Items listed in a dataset
begin

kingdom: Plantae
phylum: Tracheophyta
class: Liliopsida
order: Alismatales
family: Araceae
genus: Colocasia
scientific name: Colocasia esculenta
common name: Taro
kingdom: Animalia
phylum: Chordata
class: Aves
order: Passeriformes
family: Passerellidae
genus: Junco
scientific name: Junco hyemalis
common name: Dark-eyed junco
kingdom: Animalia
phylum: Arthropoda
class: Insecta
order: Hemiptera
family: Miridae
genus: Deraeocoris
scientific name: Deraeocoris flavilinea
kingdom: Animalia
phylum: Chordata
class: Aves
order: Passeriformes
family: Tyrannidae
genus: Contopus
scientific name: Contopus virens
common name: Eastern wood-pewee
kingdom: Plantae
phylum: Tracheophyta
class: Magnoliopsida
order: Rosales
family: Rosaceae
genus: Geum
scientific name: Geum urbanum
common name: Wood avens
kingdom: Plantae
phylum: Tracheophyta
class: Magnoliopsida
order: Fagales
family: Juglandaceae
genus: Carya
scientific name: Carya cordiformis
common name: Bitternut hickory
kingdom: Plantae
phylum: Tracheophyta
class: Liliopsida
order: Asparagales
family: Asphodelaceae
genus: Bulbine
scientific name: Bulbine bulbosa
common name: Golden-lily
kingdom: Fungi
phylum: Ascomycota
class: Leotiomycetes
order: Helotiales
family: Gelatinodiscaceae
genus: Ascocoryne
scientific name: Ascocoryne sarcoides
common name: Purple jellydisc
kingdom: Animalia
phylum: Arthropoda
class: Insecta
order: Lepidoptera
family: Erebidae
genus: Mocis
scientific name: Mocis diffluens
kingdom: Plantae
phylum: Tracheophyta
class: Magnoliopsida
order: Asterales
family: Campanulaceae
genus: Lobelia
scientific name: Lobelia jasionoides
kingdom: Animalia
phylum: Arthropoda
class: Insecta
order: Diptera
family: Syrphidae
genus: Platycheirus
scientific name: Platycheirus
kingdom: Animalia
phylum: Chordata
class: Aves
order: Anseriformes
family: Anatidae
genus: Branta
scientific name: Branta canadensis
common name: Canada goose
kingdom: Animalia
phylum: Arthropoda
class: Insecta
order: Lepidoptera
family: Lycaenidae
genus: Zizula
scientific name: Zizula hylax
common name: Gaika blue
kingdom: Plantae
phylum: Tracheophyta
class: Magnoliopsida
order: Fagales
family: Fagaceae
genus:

end

Convert all of the lines above into a JSON list of strings, one string per line, omitting any blank lines.

Task output:
[
  "kingdom: Plantae",
  "phylum: Tracheophyta",
  "class: Liliopsida",
  "order: Alismatales",
  "family: Araceae",
  "genus: Colocasia",
  "scientific name: Colocasia esculenta",
  "common name: Taro",
  "kingdom: Animalia",
  "phylum: Chordata",
  "class: Aves",
  "order: Passeriformes",
  "family: Passerellidae",
  "genus: Junco",
  "scientific name: Junco hyemalis",
  "common name: Dark-eyed junco",
  "kingdom: Animalia",
  "phylum: Arthropoda",
  "class: Insecta",
  "order: Hemiptera",
  "family: Miridae",
  "genus: Deraeocoris",
  "scientific name: Deraeocoris flavilinea",
  "kingdom: Animalia",
  "phylum: Chordata",
  "class: Aves",
  "order: Passeriformes",
  "family: Tyrannidae",
  "genus: Contopus",
  "scientific name: Contopus virens",
  "common name: Eastern wood-pewee",
  "kingdom: Plantae",
  "phylum: Tracheophyta",
  "class: Magnoliopsida",
  "order: Rosales",
  "family: Rosaceae",
  "genus: Geum",
  "scientific name: Geum urbanum",
  "common name: Wood avens",
  "kingdom: Plantae",
  "phylum: Tracheophyta",
  "class: Magnoliopsida",
  "order: Fagales",
  "family: Juglandaceae",
  "genus: Carya",
  "scientific name: Carya cordiformis",
  "common name: Bitternut hickory",
  "kingdom: Plantae",
  "phylum: Tracheophyta",
  "class: Liliopsida",
  "order: Asparagales",
  "family: Asphodelaceae",
  "genus: Bulbine",
  "scientific name: Bulbine bulbosa",
  "common name: Golden-lily",
  "kingdom: Fungi",
  "phylum: Ascomycota",
  "class: Leotiomycetes",
  "order: Helotiales",
  "family: Gelatinodiscaceae",
  "genus: Ascocoryne",
  "scientific name: Ascocoryne sarcoides",
  "common name: Purple jellydisc",
  "kingdom: Animalia",
  "phylum: Arthropoda",
  "class: Insecta",
  "order: Lepidoptera",
  "family: Erebidae",
  "genus: Mocis",
  "scientific name: Mocis diffluens",
  "kingdom: Plantae",
  "phylum: Tracheophyta",
  "class: Magnoliopsida",
  "order: Asterales",
  "family: Campanulaceae",
  "genus: Lobelia",
  "scientific name: Lobelia jasionoides",
  "kingdom: Animalia",
  "phylum: Arthropoda",
  "class: Insecta",
  "order: Diptera",
  "family: Syrphidae",
  "genus: Platycheirus",
  "scientific name: Platycheirus",
  "kingdom: Animalia",
  "phylum: Chordata",
  "class: Aves",
  "order: Anseriformes",
  "family: Anatidae",
  "genus: Branta",
  "scientific name: Branta canadensis",
  "common name: Canada goose",
  "kingdom: Animalia",
  "phylum: Arthropoda",
  "class: Insecta",
  "order: Lepidoptera",
  "family: Lycaenidae",
  "genus: Zizula",
  "scientific name: Zizula hylax",
  "common name: Gaika blue",
  "kingdom: Plantae",
  "phylum: Tracheophyta",
  "class: Magnoliopsida",
  "order: Fagales",
  "family: Fagaceae",
  "genus:"
]